Stored data
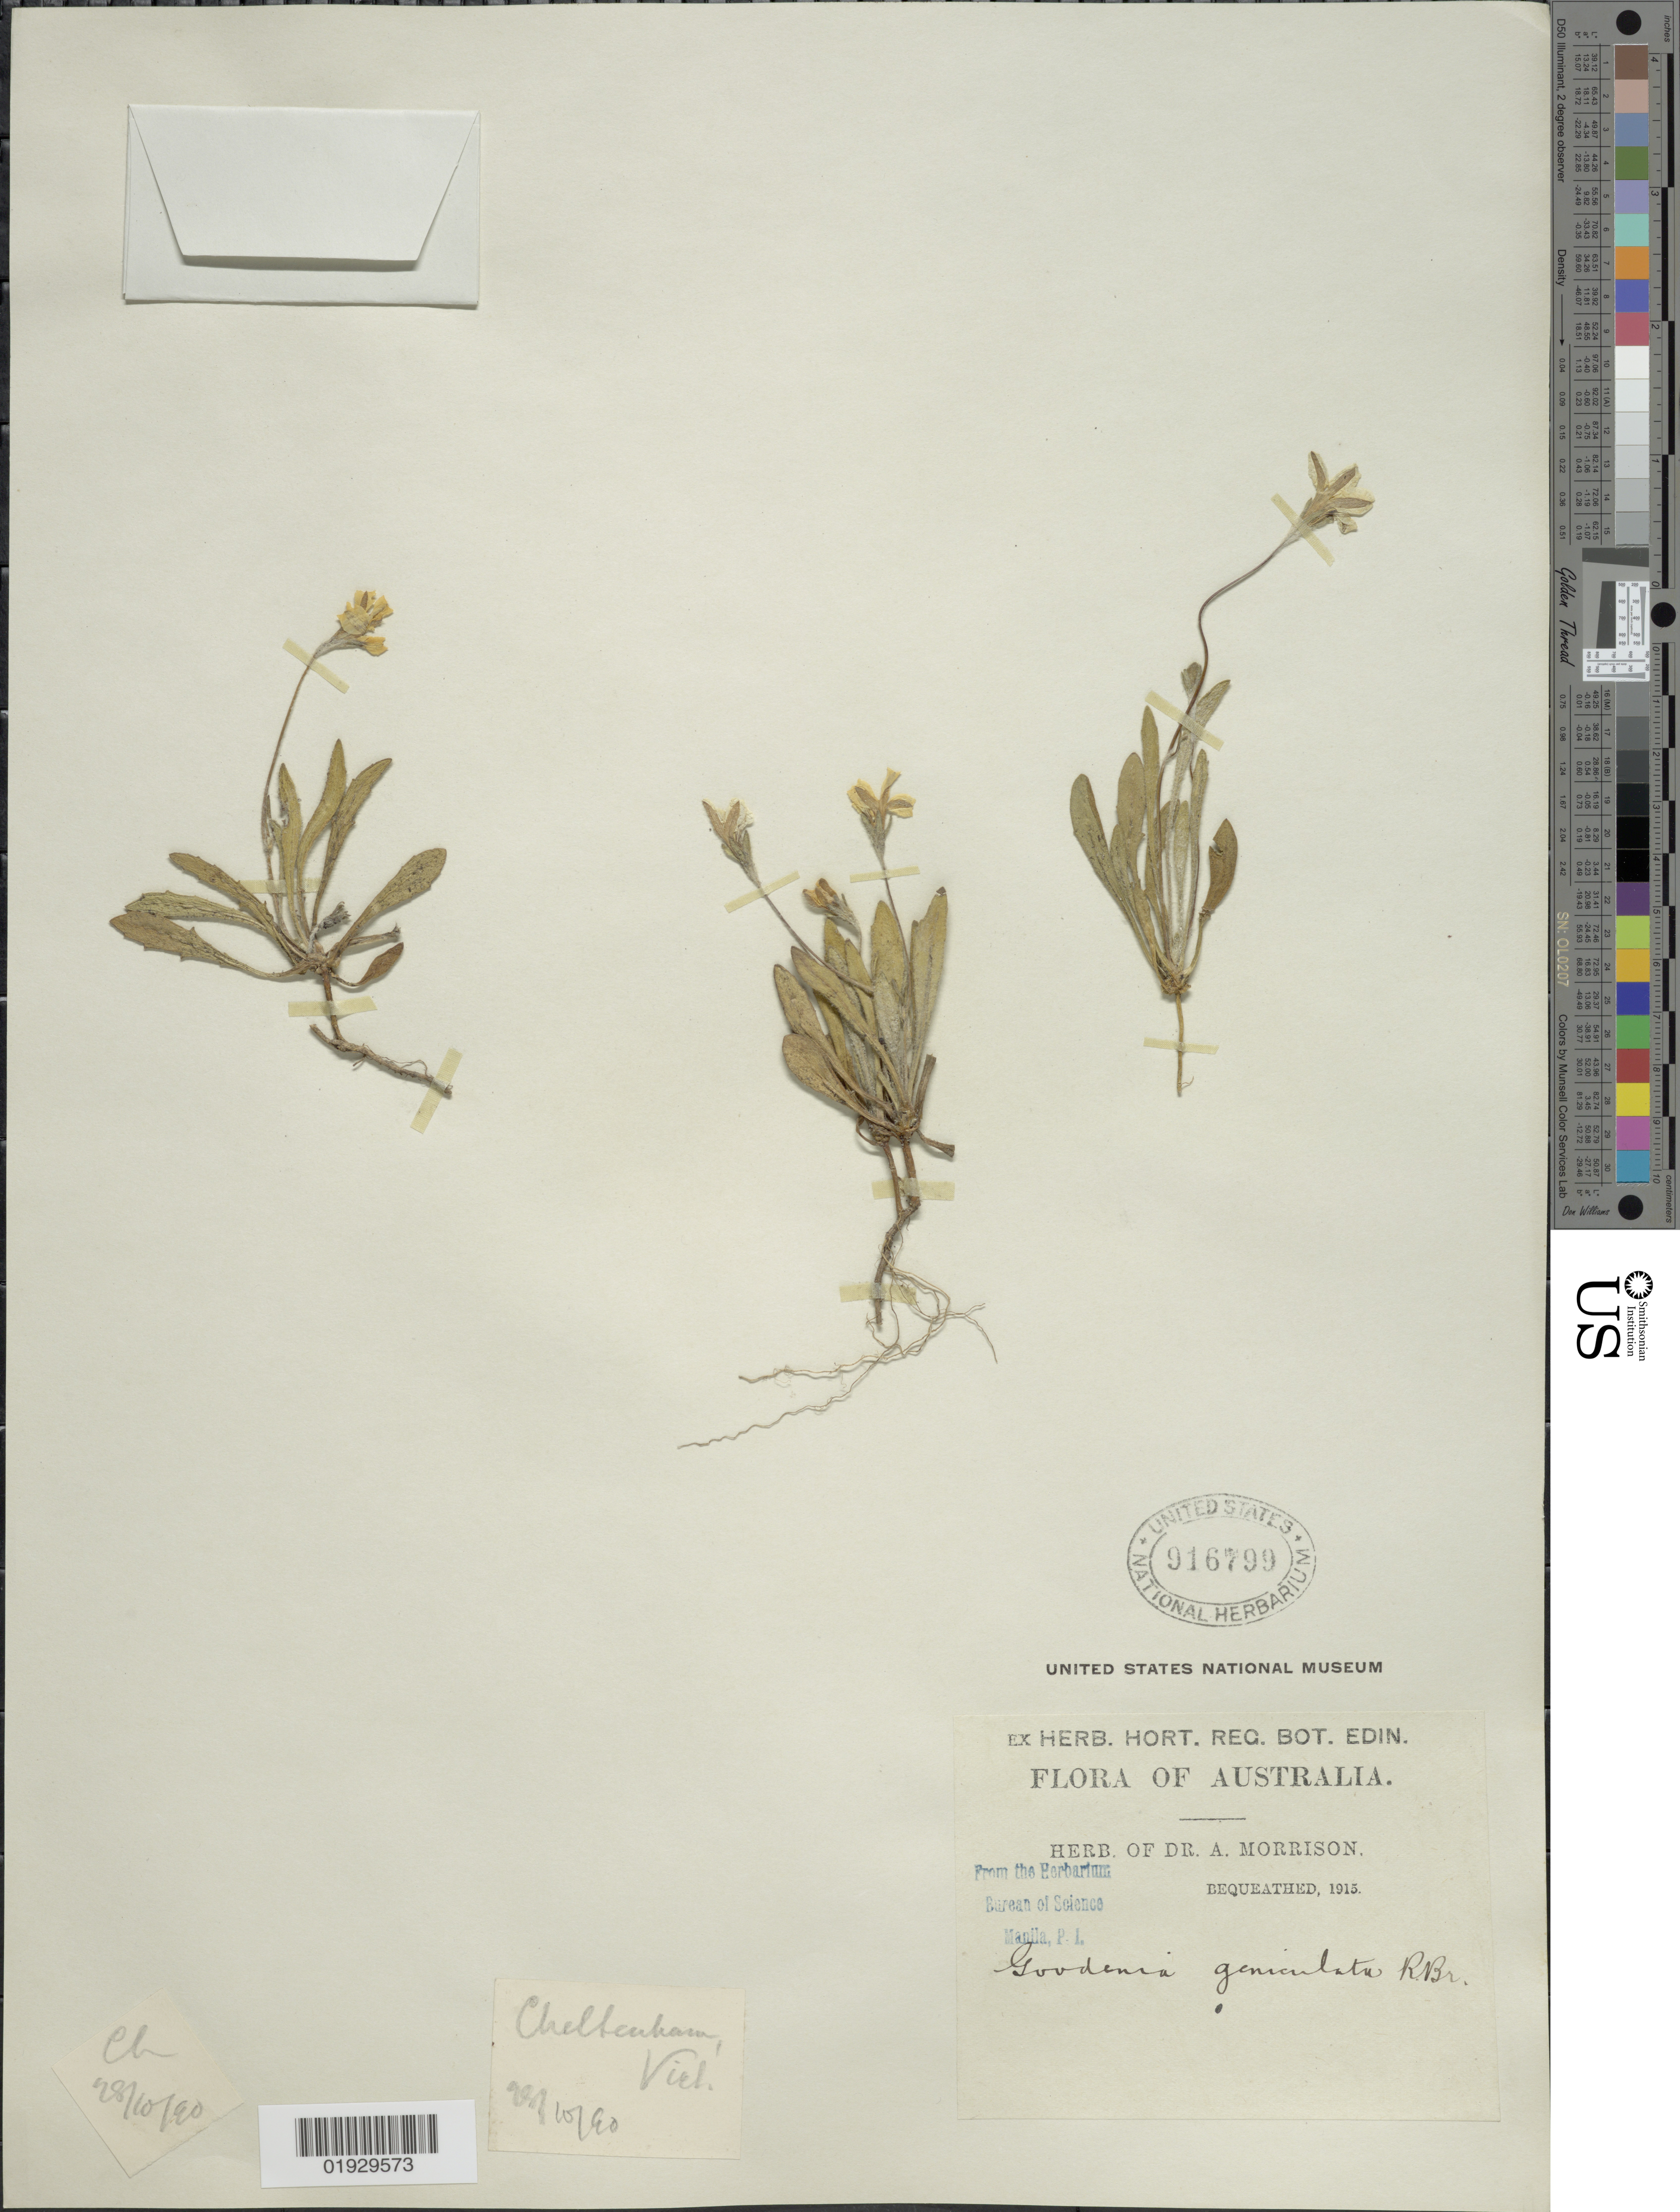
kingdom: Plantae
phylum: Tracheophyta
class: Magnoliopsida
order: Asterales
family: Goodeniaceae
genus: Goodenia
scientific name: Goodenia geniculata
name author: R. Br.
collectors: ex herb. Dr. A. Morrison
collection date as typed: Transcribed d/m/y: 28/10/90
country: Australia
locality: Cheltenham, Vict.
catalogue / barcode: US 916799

*TASK REQUIREMENTS*:
Copy out every line of the records word for word, leaving out the pictures.

*RESPONSE TO THE TASK*:
kingdom: Plantae
phylum: Tracheophyta
class: Magnoliopsida
order: Asterales
family: Goodeniaceae
genus: Goodenia
scientific name: Goodenia geniculata
name author: R. Br.
collectors: ex herb. Dr. A. Morrison
collection date as typed: Transcribed d/m/y: 28/10/90
country: Australia
locality: Cheltenham, Vict.
catalogue / barcode: US 916799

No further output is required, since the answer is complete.